(Records from a dataset)
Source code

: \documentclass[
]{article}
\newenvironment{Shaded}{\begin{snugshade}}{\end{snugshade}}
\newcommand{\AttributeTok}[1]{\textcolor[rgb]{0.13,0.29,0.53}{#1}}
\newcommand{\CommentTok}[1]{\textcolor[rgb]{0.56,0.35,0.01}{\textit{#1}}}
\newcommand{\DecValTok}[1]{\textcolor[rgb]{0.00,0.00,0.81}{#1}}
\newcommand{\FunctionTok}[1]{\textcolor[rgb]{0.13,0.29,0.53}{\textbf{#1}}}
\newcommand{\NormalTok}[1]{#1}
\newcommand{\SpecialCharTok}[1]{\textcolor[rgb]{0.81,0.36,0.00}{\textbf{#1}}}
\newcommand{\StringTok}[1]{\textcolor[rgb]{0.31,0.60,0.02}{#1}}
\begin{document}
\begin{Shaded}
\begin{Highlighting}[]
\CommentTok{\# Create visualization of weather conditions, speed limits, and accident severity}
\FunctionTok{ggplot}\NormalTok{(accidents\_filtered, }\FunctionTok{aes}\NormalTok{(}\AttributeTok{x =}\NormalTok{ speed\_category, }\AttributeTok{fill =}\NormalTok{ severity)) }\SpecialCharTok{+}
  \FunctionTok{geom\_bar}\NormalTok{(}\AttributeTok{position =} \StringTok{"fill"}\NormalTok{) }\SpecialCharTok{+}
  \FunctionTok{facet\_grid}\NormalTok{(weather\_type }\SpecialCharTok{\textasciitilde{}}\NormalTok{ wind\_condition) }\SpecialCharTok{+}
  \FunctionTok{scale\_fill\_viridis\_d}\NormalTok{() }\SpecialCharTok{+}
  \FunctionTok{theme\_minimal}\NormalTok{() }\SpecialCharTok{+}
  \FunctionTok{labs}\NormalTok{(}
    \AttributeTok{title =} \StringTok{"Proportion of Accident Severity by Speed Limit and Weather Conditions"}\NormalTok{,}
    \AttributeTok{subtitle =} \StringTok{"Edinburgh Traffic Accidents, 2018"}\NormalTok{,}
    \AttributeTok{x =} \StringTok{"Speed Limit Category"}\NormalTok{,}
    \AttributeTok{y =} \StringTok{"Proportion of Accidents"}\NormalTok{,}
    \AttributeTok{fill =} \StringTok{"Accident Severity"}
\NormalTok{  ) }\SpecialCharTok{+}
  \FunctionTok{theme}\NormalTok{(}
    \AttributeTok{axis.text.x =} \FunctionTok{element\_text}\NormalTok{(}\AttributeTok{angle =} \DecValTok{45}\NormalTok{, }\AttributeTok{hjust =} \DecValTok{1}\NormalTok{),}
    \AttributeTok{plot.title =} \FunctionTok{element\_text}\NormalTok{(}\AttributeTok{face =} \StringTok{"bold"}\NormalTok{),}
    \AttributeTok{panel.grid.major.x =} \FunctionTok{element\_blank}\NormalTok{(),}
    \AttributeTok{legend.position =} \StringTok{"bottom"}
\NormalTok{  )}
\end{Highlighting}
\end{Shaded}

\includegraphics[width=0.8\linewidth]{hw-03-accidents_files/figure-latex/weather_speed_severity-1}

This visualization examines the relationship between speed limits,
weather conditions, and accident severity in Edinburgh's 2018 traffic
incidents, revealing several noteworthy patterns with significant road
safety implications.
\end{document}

## PROBLEM REQUIREMENTS:
Each line above where the word "theme" occurs should be returned in full.

## ANSWER TO THE EXERCISE:
  \FunctionTok{theme\_minimal}\NormalTok{() }\SpecialCharTok{+}
  \FunctionTok{theme}\NormalTok{(}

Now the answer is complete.